The Breathing-Orbital Valence Bond Method: A VB Method That Includes Dynamic Electron Correlation

The article outlines the principles and achievements of the Breathing Orbital Valence Bond method (BOVB), which describes electronic states in terms of Lewis structures, including covalent and ionic structures. BOVB combines good numerical accuracy with a lucid interpretability and compactness of the classical valence bond method. This is achieved by optimizing simultaneously the orbitals and coefficients of the valence bond configurations, while allowing each configuration to have its own specific set of orbitals.
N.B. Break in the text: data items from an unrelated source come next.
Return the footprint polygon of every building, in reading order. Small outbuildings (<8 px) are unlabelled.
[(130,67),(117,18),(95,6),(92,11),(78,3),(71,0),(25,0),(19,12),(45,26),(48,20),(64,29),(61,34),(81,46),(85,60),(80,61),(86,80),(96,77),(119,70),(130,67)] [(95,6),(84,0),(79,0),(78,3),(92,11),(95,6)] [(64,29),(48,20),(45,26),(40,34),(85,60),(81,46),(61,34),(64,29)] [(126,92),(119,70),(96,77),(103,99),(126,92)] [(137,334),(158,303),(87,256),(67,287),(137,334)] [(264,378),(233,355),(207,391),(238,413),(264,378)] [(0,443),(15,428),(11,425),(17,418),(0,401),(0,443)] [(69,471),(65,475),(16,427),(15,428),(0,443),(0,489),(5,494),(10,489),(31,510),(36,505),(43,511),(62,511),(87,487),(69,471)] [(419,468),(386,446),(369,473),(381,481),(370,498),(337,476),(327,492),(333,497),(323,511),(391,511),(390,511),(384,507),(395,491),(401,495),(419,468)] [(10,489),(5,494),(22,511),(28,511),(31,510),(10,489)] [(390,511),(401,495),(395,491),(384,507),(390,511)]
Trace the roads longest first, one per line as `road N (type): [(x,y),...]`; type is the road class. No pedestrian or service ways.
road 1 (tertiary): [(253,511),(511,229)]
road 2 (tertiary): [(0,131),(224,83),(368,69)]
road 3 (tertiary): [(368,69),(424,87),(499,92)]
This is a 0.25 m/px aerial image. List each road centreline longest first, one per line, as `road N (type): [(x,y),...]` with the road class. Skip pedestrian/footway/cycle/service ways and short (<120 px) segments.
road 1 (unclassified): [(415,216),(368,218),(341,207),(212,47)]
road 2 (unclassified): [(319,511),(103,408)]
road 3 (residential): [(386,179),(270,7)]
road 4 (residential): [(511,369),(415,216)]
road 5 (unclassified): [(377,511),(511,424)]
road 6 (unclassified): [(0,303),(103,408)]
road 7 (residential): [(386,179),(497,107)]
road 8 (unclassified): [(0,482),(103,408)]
As such, the BOVB wave function includes dynamic electron correlation, on top of the static correlation, without increasing the number of configurations. BOVB leads to accurate calculations of bonding energies, weights of Lewis structures, resonance energies, measures of diradical character, etc. New concepts are generated, such as charge-shift bonding, an improved Rundle-Pimentel model for hypervalent molecules, insights into 1,3-dipolar cycloadditions, etc. The article also describes recent developments for excited states, which enable BOVB to produce accurate transition energies in notoriously challenging cases, thus showing that an ab-initio classical valence bond method can be as accurate as standard ab initio molecular orbital based methods like full-valence CASSCF-MRCISD, while being much faster. Future applications will include photochemical reactions.